Michigan in Paris



As I wash my face in the morning these days, my mind wanders back to a specific outdoor sink in Voditsa, Bulgaria. This sink in Voditsa serves as the bathroom sink, as it sits at the end of a line of four compost toilet stalls. The counter is a long L shape, made of forest green mosaic tiles. From what I can remember, it was hand done, like every other beautiful detail of this majestic homestead. There always seemed to be a number of scattered projects out on the counter, giving it the feel of a community ceramic studio sink. I guess I always thought of it like that, a ceramic studio sink.

The water was always ice cold. We spent time there into November, which meant wearing layers of pajamas and sleeping with one hot water bottle, shared between two travel buddies. We would alternate nights and then trade tips each morning. I would start hugging the heat source to my chest and then at some point once I was warm and half asleep, would push it down my sleeping bag to my feet for the night. Getting out of our sleeping bags in the morning was a feat in itself. Each morning at the sink, I would think, “I don’t want to,” and immediately splash the ice water onto my face three times, literally leaving me gasping. I remember my heart beat would get hard in my chest, like tightening the tension on a drum.

I think about water temperature more since then. I think about all the options and I turn the faucet on hot to start, in the middle range to wash my face, and cold for my teeth. I noticed the other day that I shifted somewhere along this decent into fall, to only using cold water.




Autumn makes fall for my husband all over again. It takes me by surprise every year. We met in late September and every year since, when the air cools for the first time, I find myself looking at him with googley eyes again. Like a light switch, I’m in the mood to go on spontaneous drives out of the city, just to drink coffee and talk. I want to take our dog for long walks at night with cups of bourbon, and to go walk on the beach, together but separate, completely aware of each other no matter our distance. I was secretly building a list of all the things I wanted to know about him our first walk like this. He was photographing me against the sun.

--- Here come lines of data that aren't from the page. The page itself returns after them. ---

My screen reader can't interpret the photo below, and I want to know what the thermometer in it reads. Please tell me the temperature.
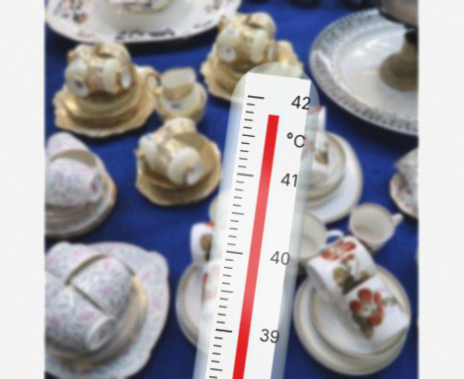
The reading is 41.8 °C
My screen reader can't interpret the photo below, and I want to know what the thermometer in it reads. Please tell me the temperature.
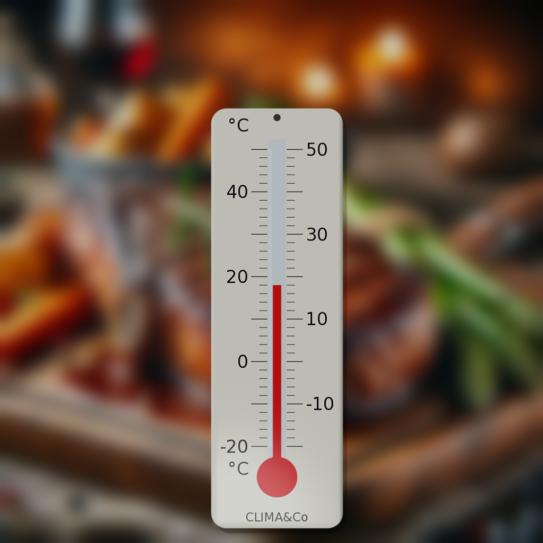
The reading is 18 °C
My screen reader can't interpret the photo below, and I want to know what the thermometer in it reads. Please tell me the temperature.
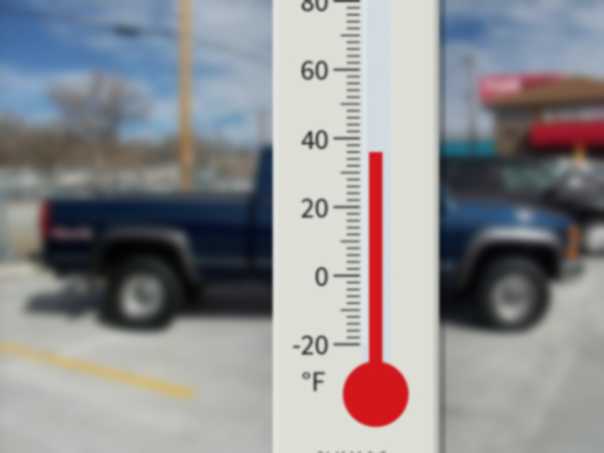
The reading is 36 °F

I remember working outside in Europe, watching my breath billow out of me in puffs so huge I wonder how I could possible be breathing this much. I remember picking little apples off the ground and saving them to eat. I remember yoga in the three walled barn before an early breakfast, and that early breakfast, always fresh from the oven, and wanting to stay at the table all day long. I remember gathering wood and stacking it next to the house for winter. I remember thinking of how someone would slowly be dismantling my stack, day by day hour by hour, through the fullness of winter, and that they would get the other half of this stacking meditation, and in that way we would always be connected.

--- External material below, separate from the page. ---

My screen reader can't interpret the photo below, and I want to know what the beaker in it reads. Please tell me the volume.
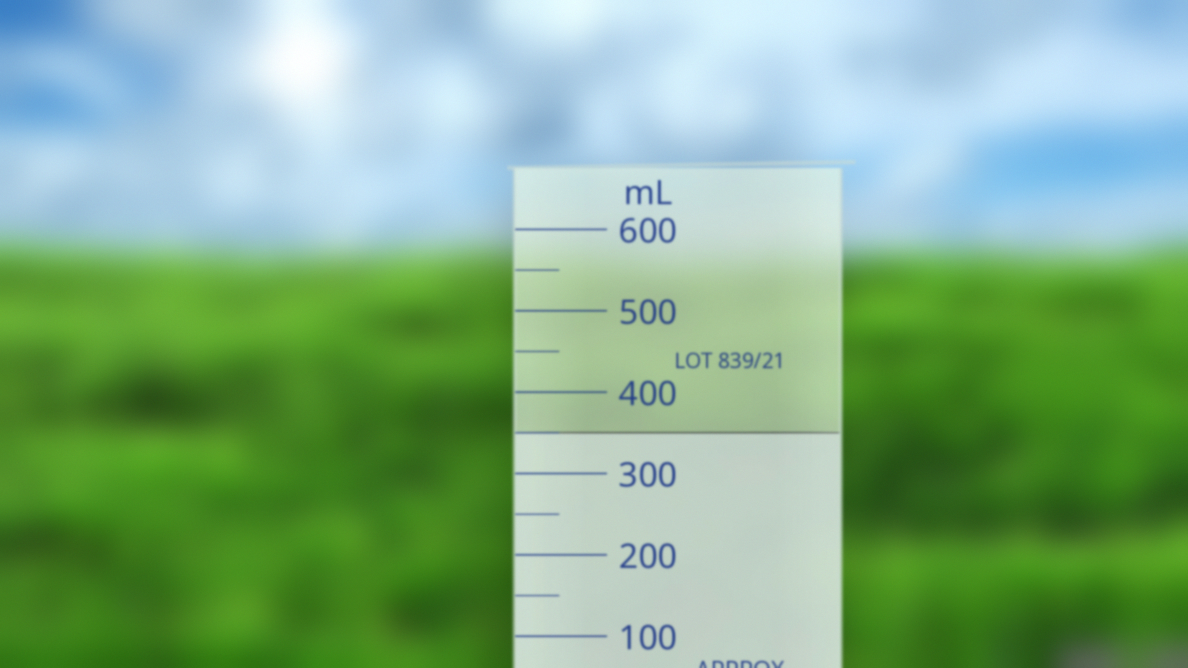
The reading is 350 mL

I remember Eric rolling up in his beautiful and beat up Blazer with a thermos of coffee and two mugs for a Sunday drive. I remember thinking, ’Who the F is this man drinking out of a ceramic mug while driving?' and having the inkling that he might be right on my level. I remember walking with his dog, feeling really content that I was holding the leash. I remember watching Eric carefully choose and put on records for me. I remember him showing me how to make pour over coffee, and noticing that he must be distracted by me because he probably should have dumped out the pre-wet water at some point. I remember playing a guitar by the fire while Eric made us breakfast on our first camping trip. I remember thinking, 'If I can’t make it work with this guy, I’m not making it work with anyone.'




I think in some way these two spaces live in my heart as equals. I always thought, in the back of my mind, that when things fell apart with Eric, like every other relationship I had been in, I would stop treading the ‘Marriage and a Family Path’, once and for all, and go back to living somewhere with a cabin and a woodpile. And here I am, drenched in family life, still in Chicago, living in the opposite of a cabin with a woodpile, writing about this sink in Bulgaria.

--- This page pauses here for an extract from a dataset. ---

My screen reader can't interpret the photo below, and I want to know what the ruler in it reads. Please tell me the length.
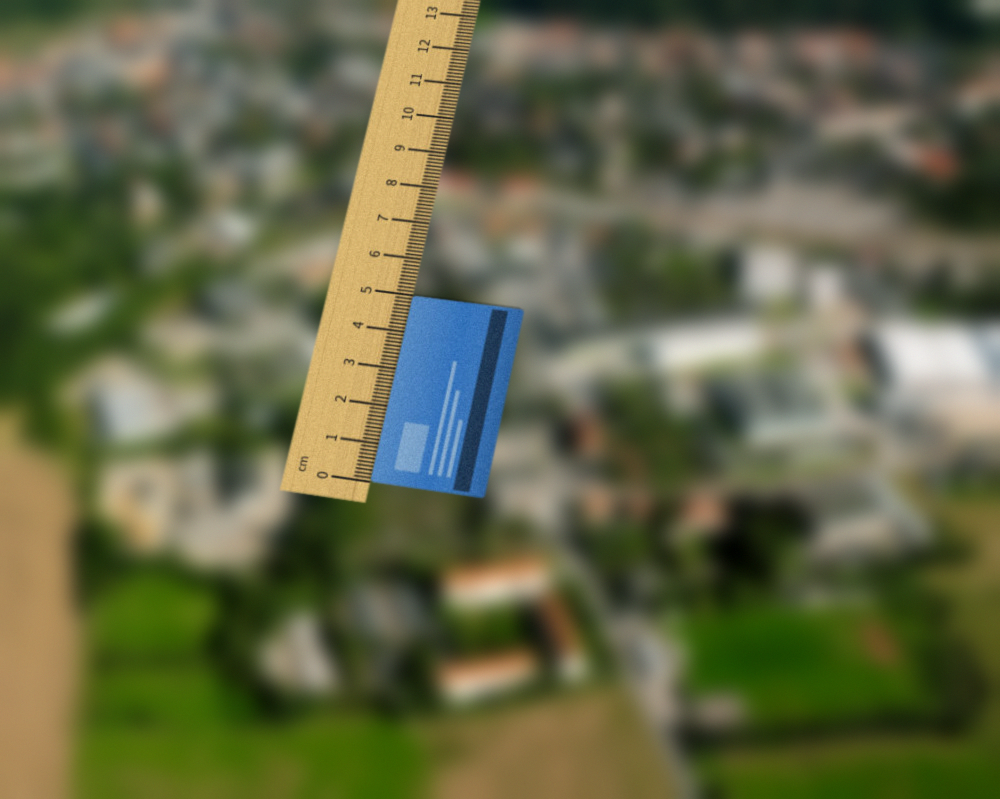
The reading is 5 cm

I can’t help but notice that in the year that I was 'on the road', I mostly wrote about my past. I processed old relationships, wrote a mini-report on Lake Michigan when I came across a Lakes of the World book on a hostel bookshelf, and wrote about my family and friends in the middle of Chicago winter, from a beach in Kerala.

If I was living in the cabin with a woodpile, I would surely be writing and dreaming of family.



Maybe away from Paris I could write about Paris as in Paris I could write about 
Michigan. I did not know that it was too early for that becuase I did not know 
Paris well enough. But that was how it worked out eventually.